#### [Page images and extracted text]
-------

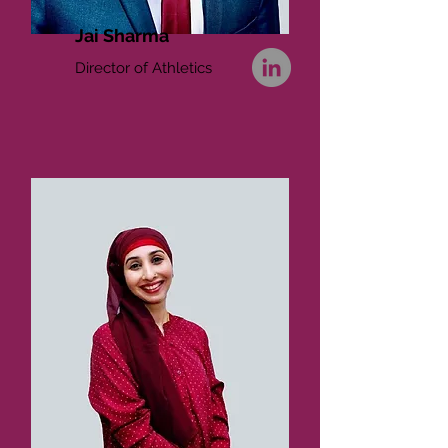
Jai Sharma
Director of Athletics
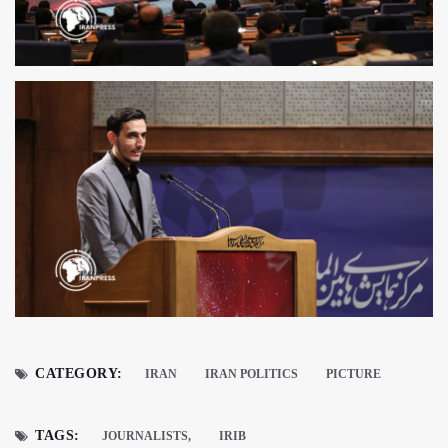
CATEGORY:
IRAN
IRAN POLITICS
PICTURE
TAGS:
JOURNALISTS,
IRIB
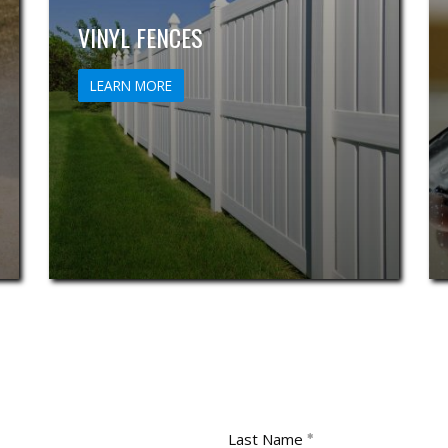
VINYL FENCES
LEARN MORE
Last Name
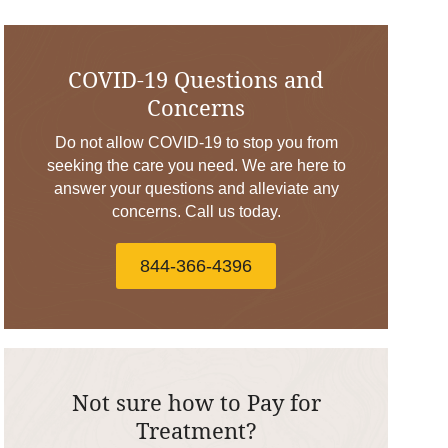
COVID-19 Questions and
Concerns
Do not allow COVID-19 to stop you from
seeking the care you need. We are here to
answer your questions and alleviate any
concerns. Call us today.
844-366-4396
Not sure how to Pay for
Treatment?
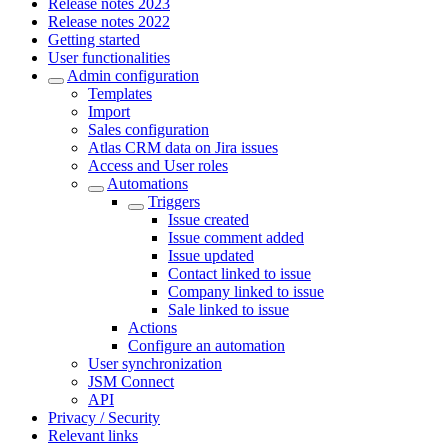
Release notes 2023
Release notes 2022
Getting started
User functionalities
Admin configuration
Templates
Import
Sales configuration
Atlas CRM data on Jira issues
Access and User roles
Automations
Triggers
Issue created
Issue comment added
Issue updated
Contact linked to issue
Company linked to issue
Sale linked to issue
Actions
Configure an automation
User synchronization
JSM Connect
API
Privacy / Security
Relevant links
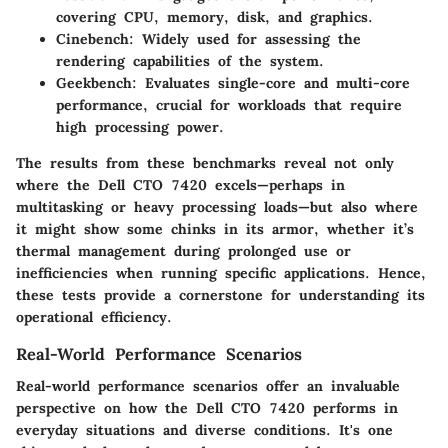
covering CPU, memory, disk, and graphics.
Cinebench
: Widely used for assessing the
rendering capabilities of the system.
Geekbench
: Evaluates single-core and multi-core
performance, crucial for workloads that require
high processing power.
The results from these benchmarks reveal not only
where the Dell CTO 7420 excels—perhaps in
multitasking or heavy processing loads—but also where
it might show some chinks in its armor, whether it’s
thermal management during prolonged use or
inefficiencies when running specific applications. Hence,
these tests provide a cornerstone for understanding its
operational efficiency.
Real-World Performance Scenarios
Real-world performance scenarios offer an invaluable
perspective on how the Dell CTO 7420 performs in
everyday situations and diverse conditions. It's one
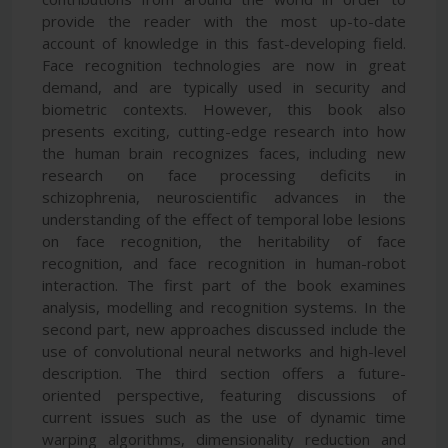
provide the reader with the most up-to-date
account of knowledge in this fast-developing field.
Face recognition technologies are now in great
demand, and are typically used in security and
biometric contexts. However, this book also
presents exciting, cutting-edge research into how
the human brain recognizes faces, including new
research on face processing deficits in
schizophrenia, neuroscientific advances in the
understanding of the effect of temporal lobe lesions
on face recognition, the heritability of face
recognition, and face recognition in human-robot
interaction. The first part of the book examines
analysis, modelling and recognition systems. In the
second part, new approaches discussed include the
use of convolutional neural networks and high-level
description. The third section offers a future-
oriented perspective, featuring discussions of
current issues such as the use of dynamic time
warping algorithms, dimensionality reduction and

-------

#### [WHAT TO WORK ON]
Filter the records for the string "where" and copy every line that holds it.

#### [EXERCISE RESULT]
where the Dell CTO 7420 excels—perhaps in
multitasking or heavy processing loads—but also where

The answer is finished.